In April 2012 a national pertussis outbreak was declared in England. In response to the outbreak, a pertussis vaccination programme for pregnant women was introduced on 1 October 2012 with the aim of minimising disease, hospitalisation and deaths in young infants (through intra-uterine transfer of maternal antibodies) until they can be actively protected by the routine infant programme.

Pertussis activity was lower in 2018 than in any year since the outbreak peak in 2012. In the fourth quarter of that year pertussis vaccine coverage increased from 70.2% in October to 72.9% in December, averaging 71.7% across the quarter which was 1.9 percentage points lower than coverage for the same quarter in 2017. This drop could represent a genuine decrease or an increase in vaccination in maternity units. Ongoing research suggests that vaccines administered in maternity units are under-recorded in GP notes, resulting in more women being vaccinated but leading to an underestimate of vaccine coverage.

GPs, practice nurses, obstetricians and midwives should encourage pregnant women to receive the pertussis vaccine, ideally between weeks 20 and 32 of their pregnancy, to optimise protection for their babies from birth.
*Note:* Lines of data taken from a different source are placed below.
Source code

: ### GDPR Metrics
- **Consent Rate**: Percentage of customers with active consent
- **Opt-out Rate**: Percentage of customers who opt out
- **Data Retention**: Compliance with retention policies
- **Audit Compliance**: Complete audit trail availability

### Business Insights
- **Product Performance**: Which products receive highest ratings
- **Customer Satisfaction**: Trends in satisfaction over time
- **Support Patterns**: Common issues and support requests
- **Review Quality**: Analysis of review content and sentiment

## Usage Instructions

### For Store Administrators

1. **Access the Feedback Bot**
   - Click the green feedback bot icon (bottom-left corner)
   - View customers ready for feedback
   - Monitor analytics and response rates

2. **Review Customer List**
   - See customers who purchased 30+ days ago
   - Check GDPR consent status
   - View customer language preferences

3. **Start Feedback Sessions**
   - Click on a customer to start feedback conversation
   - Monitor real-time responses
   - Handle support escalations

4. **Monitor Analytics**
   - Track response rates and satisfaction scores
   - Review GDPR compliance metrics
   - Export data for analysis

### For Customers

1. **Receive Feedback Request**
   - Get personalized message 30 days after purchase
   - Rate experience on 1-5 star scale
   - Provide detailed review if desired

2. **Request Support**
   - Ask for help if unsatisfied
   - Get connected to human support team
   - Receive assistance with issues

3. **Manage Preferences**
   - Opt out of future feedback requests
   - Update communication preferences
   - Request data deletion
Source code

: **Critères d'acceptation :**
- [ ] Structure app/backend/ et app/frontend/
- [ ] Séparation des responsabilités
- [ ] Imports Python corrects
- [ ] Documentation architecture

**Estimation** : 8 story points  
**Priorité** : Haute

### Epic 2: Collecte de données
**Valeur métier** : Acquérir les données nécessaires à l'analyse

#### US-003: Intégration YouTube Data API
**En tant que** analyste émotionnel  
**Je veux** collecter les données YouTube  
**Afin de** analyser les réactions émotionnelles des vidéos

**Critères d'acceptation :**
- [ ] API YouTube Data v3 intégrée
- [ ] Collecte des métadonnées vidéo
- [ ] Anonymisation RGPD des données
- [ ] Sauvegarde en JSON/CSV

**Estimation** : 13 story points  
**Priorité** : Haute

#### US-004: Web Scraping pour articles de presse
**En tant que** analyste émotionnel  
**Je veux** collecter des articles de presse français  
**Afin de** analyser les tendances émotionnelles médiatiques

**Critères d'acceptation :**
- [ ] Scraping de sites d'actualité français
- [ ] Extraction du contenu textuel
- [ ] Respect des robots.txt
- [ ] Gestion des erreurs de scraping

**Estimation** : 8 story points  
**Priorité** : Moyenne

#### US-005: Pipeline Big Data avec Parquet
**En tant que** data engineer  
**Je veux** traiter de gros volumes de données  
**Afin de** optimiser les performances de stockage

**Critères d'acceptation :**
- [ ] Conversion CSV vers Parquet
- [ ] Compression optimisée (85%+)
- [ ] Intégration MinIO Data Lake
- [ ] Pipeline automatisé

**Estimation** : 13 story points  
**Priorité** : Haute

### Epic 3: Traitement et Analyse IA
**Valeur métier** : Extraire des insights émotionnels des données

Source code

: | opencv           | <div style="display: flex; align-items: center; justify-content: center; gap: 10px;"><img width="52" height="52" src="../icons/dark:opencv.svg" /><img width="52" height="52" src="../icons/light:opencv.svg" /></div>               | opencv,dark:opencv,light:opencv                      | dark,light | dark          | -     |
Maternity units not offering pertussis vaccines to pregnant women should, nevertheless, continue to discuss its importance and direct them to their GP to receive the vaccine.

These are latest PHE recommendations following publication of the vaccine coverage data from the Pertussis Vaccination Programme for Pregnant Women covering the period October to December 2018 (and updating previous data for July to September) [1].

Reference

  1. Pertussis vaccination programme for pregnant women update: vaccine coverage in England, October to December 2018, HPR 13(14) infection report.

Environmental causes of lung cancer in never-smokers

Evidence that lung cancer is under-recognised rather than uncommon among those who have never smoked is reviewed in a commentary article from respiratory medicine and public health experts published in the Journal of the RSM [1].

Lung cancer is, mistakenly, widely thought of as exclusively a ‘smokers’ disease’, the authors conclude, although lung cancer mortality among never-smokers is the eighth most significant cause of cancer mortality in the UK.

The article reviews the epidemiology and genomics literature, concluding that an estimated 6,000 never-smokers die each year from lung cancer in the UK (a greater number than die of cervical cancer, lymphoma, leukaemia or ovarian cancer) and that there is a need to raise awareness among clinicians and policymakers of environmental risk factors, including exposure to occupational carcinogens, air pollution, radon, and second-hand tobacco smoke.

The authors conclude that the historically strong, and correct, messaging on smoking and health has inadvertently contributed to a situation in which there is lack of knowledge of and research into lung cancer and that, as a result, never-smokers who develop lung cancer are disadvantaged.

Reference

  1. Bhopal A, Michael D Peake MD, Gilligan D and Cosford P (26 April, 2019). Lung cancer in never-smokers: a hidden disease [Commentary], Journal of the Royal Society of Medicine (online).